━━ Entries supplied ━━
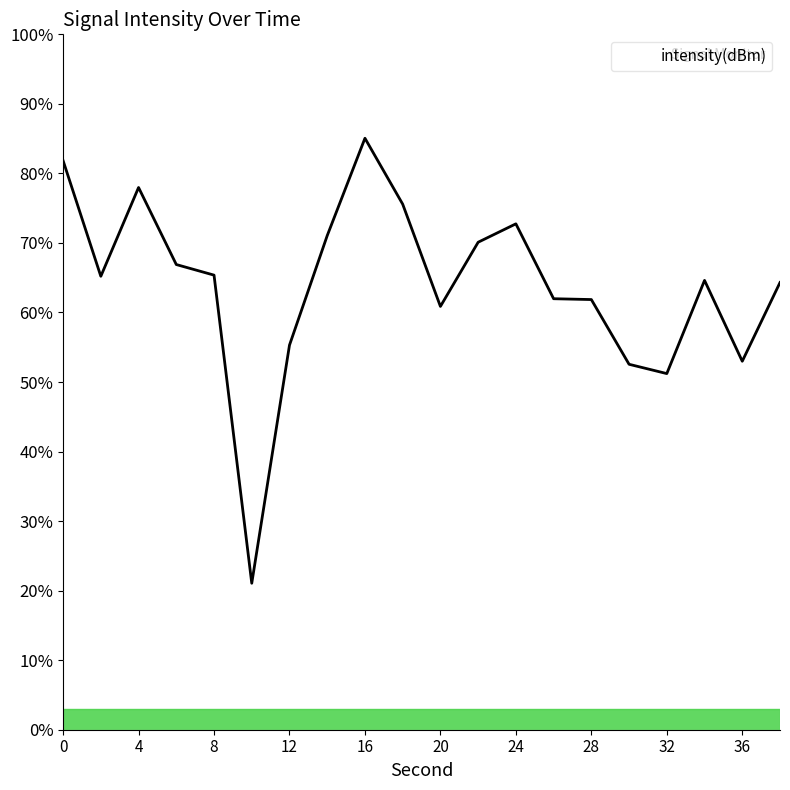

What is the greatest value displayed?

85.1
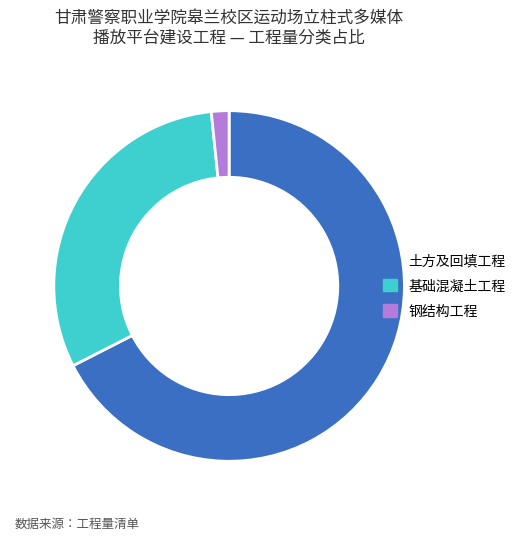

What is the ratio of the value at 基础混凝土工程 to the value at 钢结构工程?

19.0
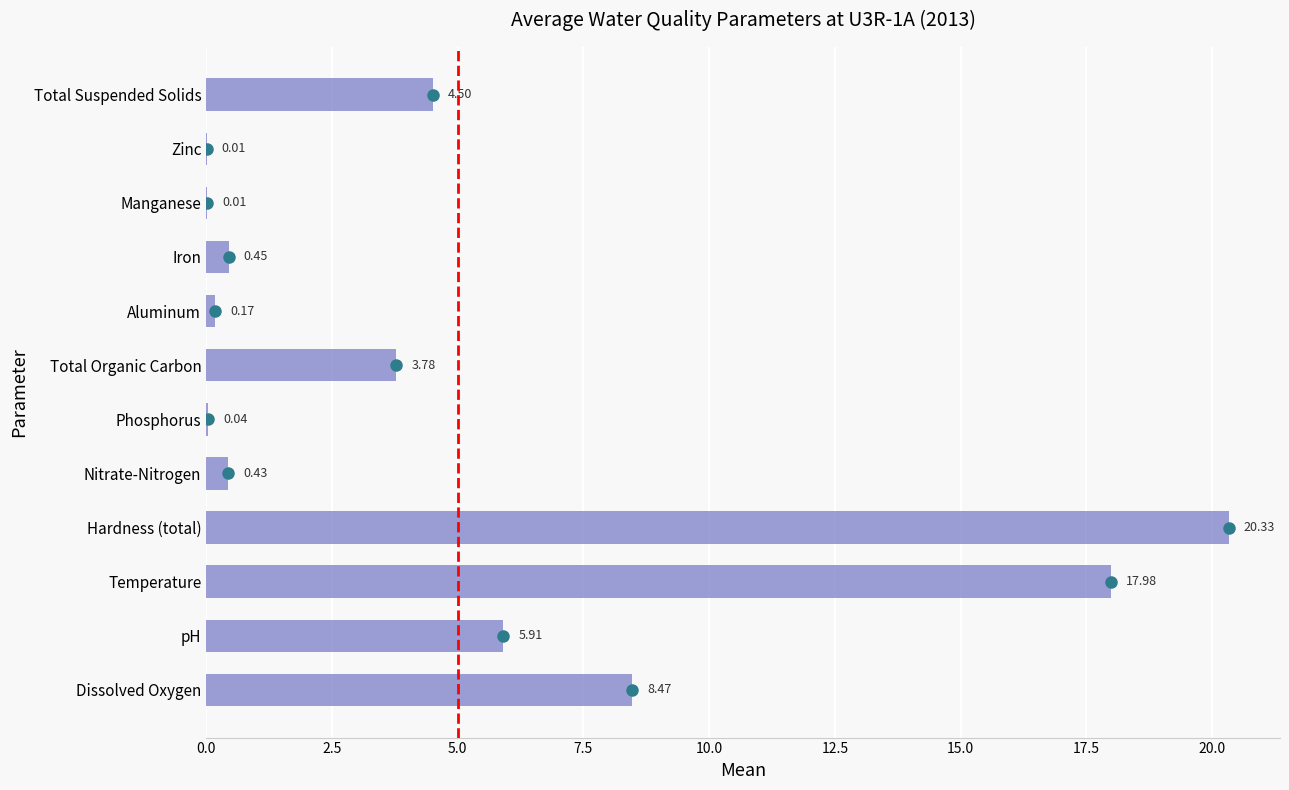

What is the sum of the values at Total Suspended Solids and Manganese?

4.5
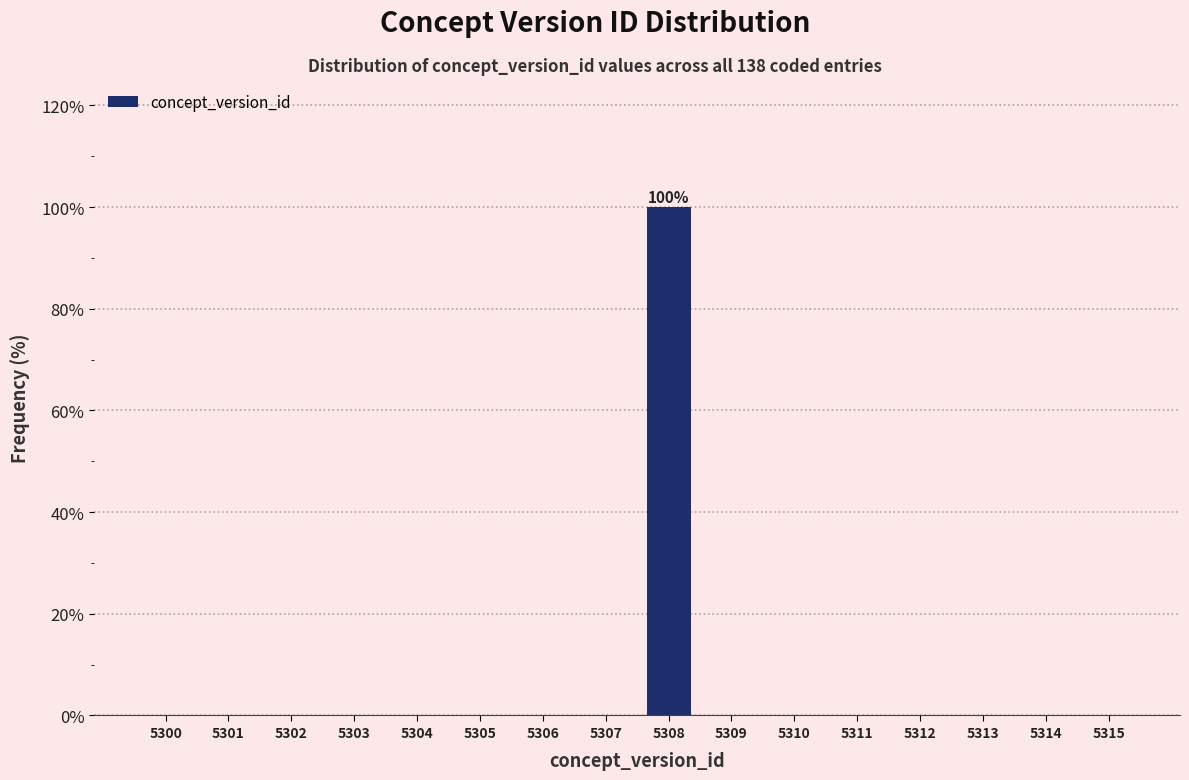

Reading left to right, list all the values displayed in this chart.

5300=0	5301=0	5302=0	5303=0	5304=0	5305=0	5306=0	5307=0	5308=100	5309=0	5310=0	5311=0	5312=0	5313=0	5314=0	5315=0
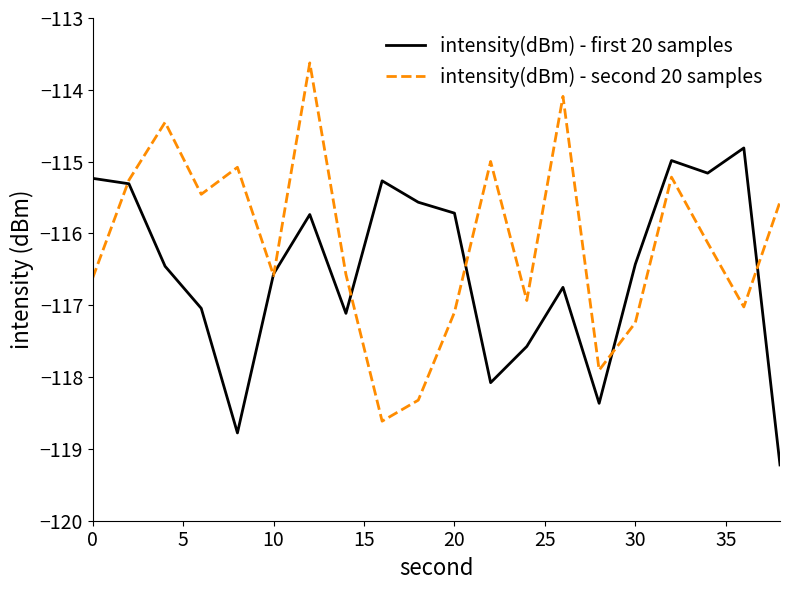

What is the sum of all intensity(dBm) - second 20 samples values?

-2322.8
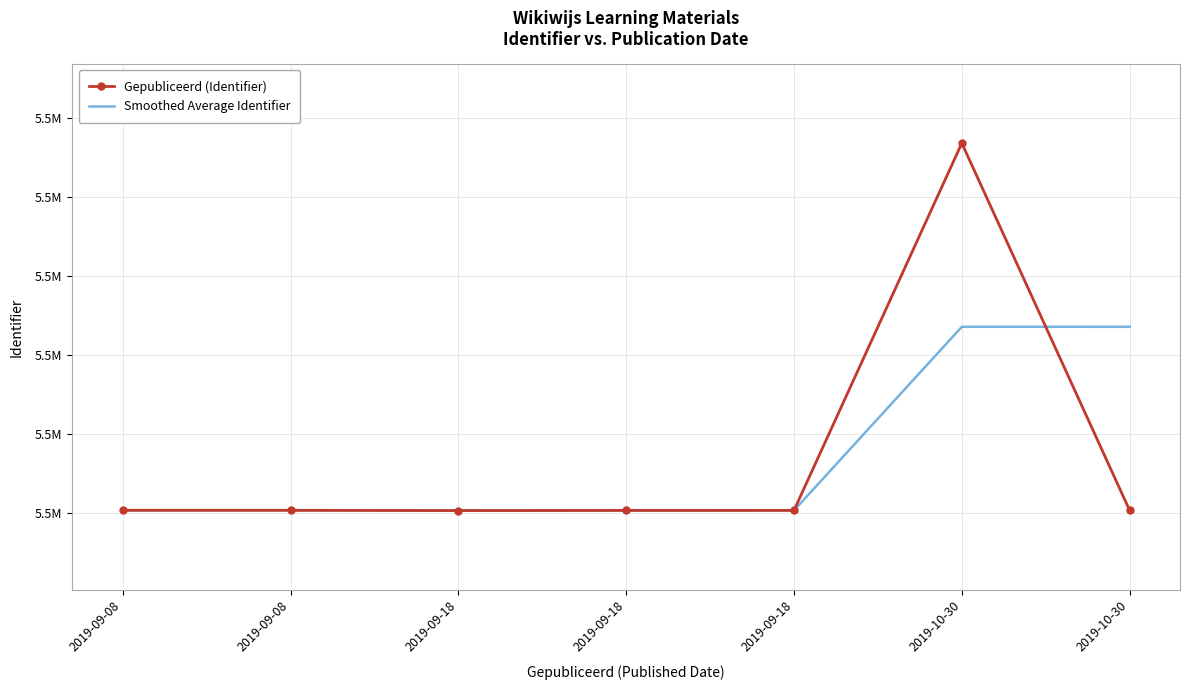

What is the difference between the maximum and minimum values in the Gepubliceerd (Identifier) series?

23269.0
━━━
Exercise details - Copy out all of the rows above word for word, keeping each line as it stands, but leave out the picture placeholders.

Problem solution -
What is the greatest value displayed?

85.1

What is the ratio of the value at 基础混凝土工程 to the value at 钢结构工程?

19.0

What is the sum of the values at Total Suspended Solids and Manganese?

4.5

Reading left to right, list all the values displayed in this chart.

5300=0	5301=0	5302=0	5303=0	5304=0	5305=0	5306=0	5307=0	5308=100	5309=0	5310=0	5311=0	5312=0	5313=0	5314=0	5315=0

What is the sum of all intensity(dBm) - second 20 samples values?

-2322.8

What is the difference between the maximum and minimum values in the Gepubliceerd (Identifier) series?

23269.0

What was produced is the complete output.